┏━━

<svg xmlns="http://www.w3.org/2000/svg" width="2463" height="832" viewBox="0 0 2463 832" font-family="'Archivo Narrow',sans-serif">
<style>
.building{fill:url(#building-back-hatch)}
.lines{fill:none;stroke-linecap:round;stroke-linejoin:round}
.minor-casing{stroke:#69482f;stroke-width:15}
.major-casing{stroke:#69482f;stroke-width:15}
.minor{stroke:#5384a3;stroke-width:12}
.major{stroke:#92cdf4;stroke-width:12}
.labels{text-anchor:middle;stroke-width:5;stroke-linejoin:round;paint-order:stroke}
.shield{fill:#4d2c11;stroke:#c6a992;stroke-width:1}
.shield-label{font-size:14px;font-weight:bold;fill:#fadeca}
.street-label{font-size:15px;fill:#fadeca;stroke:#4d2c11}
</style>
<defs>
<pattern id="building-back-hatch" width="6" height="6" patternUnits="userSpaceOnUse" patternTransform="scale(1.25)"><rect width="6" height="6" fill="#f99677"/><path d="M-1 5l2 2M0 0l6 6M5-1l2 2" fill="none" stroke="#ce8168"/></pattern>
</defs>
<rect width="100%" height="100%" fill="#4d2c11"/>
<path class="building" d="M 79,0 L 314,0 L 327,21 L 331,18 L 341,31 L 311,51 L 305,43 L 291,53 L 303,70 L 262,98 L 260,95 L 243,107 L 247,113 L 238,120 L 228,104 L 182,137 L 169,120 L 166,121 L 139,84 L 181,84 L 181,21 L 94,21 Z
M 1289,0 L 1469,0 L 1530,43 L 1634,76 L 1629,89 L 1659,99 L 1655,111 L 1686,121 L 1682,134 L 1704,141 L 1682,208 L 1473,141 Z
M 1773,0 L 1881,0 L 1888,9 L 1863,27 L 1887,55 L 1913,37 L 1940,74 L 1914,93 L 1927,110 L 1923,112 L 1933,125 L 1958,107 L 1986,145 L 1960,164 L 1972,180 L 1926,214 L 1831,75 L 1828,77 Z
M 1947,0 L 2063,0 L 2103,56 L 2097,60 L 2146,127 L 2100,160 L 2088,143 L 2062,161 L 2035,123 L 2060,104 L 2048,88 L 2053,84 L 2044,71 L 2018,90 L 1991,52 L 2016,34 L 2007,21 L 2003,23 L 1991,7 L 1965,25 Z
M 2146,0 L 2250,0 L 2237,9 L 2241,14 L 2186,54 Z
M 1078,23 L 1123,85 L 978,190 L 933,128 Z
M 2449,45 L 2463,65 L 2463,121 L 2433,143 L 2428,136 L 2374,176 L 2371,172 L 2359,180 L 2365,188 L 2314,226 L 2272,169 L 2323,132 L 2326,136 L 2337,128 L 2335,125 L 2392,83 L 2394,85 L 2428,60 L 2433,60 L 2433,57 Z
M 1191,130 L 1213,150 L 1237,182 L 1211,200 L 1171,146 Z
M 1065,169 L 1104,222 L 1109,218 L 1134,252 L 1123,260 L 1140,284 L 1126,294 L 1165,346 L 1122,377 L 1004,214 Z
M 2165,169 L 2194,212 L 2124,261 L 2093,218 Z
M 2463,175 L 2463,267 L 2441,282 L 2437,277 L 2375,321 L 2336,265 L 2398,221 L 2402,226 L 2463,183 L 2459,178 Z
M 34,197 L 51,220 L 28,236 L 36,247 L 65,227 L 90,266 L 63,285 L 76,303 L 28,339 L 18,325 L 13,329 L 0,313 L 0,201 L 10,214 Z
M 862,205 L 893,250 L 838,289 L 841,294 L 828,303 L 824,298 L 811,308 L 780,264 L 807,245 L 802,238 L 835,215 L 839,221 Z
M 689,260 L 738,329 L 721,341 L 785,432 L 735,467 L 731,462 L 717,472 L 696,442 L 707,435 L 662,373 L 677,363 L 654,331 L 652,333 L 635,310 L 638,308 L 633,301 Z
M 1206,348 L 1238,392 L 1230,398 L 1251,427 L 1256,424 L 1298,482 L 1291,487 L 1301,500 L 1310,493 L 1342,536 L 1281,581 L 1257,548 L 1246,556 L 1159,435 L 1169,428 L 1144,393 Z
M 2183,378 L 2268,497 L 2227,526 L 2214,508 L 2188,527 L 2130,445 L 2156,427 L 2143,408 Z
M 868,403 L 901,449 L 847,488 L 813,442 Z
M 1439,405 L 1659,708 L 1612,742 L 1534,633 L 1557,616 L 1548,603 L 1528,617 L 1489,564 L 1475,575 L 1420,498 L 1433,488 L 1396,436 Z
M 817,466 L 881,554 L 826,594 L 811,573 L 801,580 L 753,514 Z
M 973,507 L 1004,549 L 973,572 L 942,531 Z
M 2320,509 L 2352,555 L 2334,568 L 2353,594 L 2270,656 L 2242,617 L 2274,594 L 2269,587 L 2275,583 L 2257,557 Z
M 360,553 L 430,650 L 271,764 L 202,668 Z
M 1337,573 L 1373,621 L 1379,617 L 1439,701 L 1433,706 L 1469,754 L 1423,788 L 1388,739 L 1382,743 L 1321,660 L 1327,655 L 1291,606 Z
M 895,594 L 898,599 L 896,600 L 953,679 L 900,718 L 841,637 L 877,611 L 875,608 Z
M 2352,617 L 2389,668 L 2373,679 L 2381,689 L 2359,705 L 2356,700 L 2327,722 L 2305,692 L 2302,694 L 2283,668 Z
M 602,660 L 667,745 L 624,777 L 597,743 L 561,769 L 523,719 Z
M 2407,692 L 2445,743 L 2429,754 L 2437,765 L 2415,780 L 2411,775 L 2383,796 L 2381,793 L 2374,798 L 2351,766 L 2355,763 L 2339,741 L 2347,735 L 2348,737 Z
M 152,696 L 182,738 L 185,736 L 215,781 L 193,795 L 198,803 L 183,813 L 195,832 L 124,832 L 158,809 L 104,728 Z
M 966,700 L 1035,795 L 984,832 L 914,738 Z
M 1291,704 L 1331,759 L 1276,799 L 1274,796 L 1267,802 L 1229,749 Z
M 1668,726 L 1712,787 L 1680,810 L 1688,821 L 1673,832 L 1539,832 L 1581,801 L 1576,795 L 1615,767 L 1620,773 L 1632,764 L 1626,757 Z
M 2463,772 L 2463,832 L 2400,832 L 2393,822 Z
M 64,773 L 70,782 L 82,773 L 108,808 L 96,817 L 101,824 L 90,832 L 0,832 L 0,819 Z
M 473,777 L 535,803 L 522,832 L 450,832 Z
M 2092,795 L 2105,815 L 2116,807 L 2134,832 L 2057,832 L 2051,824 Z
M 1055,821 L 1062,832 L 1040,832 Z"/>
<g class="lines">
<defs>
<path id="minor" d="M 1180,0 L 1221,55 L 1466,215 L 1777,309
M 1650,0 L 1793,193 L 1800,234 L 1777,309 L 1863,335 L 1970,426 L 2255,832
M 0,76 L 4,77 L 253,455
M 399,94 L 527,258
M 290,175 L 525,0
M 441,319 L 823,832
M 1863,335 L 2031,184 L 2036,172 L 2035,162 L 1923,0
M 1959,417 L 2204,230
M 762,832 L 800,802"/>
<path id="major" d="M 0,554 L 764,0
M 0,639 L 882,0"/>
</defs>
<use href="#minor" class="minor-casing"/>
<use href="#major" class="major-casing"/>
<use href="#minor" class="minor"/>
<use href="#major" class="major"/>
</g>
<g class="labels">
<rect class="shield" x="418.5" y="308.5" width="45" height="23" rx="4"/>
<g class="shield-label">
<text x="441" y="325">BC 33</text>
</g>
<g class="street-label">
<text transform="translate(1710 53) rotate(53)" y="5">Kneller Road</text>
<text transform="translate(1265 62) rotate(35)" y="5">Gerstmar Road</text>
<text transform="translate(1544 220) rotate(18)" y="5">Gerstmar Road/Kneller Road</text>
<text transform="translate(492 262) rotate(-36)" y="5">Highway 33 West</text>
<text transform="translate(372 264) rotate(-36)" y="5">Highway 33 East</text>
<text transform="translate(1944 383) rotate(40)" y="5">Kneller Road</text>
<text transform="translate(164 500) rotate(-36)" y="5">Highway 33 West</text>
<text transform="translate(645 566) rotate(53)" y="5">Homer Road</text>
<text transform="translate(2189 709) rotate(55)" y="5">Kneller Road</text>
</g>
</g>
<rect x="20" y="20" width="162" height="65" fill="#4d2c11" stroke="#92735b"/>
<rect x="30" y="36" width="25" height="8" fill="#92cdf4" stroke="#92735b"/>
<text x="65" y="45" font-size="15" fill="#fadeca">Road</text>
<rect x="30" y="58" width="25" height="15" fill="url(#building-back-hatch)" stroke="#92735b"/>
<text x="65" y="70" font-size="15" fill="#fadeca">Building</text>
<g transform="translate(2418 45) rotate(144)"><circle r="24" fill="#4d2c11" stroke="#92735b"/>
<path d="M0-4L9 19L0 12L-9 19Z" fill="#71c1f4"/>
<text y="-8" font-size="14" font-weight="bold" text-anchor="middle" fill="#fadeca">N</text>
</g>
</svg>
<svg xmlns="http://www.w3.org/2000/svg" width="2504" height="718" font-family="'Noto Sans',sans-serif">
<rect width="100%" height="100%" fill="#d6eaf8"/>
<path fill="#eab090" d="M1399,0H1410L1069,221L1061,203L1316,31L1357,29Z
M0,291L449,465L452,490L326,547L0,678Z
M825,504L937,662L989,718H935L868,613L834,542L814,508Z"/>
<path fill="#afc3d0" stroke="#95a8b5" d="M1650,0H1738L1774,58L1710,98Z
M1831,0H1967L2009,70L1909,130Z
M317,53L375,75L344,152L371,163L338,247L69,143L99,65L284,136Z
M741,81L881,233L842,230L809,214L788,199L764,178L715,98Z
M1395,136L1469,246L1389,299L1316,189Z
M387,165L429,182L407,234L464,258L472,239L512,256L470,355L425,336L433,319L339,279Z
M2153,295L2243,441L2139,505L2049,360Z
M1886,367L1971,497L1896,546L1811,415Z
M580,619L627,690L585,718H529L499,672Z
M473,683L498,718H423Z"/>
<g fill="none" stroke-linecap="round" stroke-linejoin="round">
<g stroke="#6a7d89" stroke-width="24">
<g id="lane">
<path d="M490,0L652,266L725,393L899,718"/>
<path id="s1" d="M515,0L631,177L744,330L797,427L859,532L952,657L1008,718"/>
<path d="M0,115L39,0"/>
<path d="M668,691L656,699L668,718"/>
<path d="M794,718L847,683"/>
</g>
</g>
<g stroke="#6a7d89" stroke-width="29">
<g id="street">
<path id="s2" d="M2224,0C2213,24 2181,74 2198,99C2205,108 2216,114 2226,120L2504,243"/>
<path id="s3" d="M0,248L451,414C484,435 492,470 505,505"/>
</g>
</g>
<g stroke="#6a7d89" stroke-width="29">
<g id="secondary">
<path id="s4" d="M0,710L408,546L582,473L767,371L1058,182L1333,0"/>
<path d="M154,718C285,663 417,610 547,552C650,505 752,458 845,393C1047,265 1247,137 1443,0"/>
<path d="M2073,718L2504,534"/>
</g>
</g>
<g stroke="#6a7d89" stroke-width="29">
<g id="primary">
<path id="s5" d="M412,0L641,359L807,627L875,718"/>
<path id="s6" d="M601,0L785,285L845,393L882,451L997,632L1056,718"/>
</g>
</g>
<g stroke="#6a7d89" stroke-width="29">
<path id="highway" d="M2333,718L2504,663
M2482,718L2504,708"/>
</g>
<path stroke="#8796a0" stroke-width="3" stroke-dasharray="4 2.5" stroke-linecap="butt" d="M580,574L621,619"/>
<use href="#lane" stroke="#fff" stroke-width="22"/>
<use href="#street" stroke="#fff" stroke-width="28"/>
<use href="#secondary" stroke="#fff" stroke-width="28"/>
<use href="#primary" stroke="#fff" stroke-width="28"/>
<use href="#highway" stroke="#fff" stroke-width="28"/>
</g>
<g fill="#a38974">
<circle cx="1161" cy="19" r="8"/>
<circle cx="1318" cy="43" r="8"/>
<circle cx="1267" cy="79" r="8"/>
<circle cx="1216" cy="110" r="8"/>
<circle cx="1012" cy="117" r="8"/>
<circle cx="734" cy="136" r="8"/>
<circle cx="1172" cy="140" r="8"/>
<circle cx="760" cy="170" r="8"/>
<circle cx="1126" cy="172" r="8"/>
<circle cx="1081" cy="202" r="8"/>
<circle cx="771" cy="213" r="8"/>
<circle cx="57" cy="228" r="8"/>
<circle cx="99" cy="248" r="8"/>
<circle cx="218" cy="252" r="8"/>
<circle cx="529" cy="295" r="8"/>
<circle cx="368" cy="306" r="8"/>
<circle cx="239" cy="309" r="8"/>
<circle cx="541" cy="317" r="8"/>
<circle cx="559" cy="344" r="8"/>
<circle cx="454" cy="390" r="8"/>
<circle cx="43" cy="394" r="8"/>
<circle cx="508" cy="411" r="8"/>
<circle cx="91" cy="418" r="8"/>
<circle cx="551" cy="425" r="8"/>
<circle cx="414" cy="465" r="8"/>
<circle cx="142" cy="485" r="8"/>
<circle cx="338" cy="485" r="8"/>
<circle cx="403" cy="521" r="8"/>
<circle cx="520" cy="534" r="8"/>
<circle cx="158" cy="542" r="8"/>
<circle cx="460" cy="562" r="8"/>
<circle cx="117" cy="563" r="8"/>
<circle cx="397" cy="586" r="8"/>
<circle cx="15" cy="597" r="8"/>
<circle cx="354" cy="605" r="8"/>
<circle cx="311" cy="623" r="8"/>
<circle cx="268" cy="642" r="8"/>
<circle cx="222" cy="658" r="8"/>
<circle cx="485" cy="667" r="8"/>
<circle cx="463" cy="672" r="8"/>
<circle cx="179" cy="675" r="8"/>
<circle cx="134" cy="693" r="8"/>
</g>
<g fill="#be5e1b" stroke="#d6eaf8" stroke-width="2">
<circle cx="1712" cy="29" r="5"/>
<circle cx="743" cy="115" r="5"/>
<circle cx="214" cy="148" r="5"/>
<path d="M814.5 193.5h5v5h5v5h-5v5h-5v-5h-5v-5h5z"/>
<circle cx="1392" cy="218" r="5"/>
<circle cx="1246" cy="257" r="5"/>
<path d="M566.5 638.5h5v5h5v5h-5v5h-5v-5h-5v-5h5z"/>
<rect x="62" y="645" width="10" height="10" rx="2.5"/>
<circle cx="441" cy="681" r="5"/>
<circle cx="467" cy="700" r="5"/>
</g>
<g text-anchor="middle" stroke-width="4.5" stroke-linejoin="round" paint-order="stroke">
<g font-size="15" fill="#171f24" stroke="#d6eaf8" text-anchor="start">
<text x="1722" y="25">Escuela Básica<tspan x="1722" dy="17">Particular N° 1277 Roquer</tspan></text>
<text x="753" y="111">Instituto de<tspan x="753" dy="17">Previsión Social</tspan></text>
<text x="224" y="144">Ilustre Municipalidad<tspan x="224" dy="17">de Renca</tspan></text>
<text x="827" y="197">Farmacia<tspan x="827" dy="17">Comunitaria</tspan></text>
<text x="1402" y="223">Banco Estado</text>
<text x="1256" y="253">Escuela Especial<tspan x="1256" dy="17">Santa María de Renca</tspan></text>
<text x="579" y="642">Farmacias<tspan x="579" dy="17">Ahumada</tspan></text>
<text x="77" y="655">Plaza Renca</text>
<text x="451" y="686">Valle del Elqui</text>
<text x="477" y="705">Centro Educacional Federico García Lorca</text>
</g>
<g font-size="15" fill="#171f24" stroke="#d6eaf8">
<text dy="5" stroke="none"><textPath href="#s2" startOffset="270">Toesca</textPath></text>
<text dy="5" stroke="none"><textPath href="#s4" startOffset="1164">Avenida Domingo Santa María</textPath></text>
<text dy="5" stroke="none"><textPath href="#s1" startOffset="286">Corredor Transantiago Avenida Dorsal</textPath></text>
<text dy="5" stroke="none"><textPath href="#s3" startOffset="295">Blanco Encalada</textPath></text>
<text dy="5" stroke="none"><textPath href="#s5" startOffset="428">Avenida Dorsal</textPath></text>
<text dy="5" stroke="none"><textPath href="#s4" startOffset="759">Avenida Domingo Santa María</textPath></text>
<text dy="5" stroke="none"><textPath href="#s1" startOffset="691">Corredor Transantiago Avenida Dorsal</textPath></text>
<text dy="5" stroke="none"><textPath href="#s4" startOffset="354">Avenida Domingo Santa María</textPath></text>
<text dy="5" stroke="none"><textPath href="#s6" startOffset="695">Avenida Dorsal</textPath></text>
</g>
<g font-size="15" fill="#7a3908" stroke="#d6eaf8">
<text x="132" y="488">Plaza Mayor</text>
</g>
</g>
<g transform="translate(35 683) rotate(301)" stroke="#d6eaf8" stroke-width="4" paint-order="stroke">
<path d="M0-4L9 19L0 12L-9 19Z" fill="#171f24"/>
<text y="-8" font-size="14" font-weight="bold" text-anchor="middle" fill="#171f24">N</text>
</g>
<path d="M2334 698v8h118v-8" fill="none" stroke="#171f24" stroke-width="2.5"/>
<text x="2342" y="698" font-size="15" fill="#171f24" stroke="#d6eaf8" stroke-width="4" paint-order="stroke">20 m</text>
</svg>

┗━━

=== What is required ===
Match on "lines" and report each line of the data above that has it.

=== Exercise solution ===
.lines{fill:none;stroke-linecap:round;stroke-linejoin:round}
<g class="lines">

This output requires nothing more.